У меня было две модели отношения к сыну. Обе отражали мою любовь к крайностям, типичную для мегаломанов: все или ничего. В девяносто пятом, когда продолжатель фамилии появился на свет, его вечно полупьяный и мучимый недосыпом папаша фигурял по кондиционированному офису владельцем состояния и всерьез прочил для отпрыска Оксфорд. Или Кембридж. Продолжатель фамилии так ничего и не узнал про Кембридж, он еще ходил в детский сад, когда папа все потерял.

Потерял, но не растерялся, мегаломаньяки находчивы; пусть тогда парень сам рубится, решил папа. Только сам! Я не дал ему «все» – пусть тогда не получит ничего. Пусть идет работать с пятнадцати лет. Своими руками строит судьбу.

Пристраивать его в лавку, с младых ногтей обучать тонкостям торговли автомобильными эмалями и покрышками типа «слик» я не собирался – мальчишка вырос гуманитарием, много читал, пытался музицировать, и я меньше всего на свете хотел для него судьбы приказчика в отцовской конторе. Так профессиональные воры и преступные авторитеты заставляют сыновей получать дипломы врачей или юристов. Куда угодно, только не ко мне в бизнес, там нет ничего интересного – ни счастья, ни покоя, ни воли. Тупик. Я бы остался в лавке, никуда не уходил, если бы видел хоть какую-то, минимальную 5 перспективу. Для себя, для ребенка. Нет, пусть он лучше сам шагает.

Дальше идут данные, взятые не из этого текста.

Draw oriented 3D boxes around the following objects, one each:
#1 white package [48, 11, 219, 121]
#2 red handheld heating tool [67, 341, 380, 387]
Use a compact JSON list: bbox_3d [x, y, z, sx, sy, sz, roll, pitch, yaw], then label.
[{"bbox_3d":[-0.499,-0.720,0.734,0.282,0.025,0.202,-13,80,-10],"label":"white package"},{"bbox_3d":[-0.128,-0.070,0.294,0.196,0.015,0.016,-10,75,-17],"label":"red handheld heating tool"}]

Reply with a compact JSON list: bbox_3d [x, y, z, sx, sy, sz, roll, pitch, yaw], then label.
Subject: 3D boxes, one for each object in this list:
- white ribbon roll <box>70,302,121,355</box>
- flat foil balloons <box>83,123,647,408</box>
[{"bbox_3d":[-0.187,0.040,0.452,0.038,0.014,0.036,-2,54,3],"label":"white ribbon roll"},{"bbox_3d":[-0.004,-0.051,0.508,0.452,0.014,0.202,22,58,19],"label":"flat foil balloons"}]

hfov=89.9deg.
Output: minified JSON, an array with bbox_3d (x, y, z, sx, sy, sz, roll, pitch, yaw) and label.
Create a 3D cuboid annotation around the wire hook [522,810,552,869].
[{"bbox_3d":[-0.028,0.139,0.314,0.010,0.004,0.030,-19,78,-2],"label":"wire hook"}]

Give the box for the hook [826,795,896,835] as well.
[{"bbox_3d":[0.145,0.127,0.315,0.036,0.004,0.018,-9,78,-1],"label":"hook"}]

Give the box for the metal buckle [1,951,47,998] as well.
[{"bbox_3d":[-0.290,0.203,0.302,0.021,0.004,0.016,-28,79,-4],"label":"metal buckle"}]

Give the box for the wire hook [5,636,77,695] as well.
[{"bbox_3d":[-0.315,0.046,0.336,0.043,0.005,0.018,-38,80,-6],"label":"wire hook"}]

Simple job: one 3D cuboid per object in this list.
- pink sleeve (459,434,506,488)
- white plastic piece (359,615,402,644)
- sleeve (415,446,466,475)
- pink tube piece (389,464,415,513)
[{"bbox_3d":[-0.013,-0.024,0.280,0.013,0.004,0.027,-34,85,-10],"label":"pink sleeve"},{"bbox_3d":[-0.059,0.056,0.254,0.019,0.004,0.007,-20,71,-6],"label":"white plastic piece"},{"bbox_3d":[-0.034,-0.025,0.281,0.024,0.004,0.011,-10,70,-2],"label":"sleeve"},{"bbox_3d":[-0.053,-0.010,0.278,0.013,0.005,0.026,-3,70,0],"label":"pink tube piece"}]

Но жилье для сына – тут я обязан. Иначе малый долгими годами будет работать на квартирных хозяев. Как я работал. Эпоха сменит эпоху, небо упадет на землю, а московские квартиры будут стоить больших денег. Мнето хули, я вырос в доме без горячей воды и телефона, надо будет – уеду обратно в такой же дом, их и сейчас много в моей просторной стране, а что касается сына – было бы неплохо, если б он жил чуть лучше, чем его родитель. Иначе смысл существования системы, страны, цивилизации будет для меня окончательно утрачен. Что это за система такая, что за цивилизация, если дети не живут лучше родителей?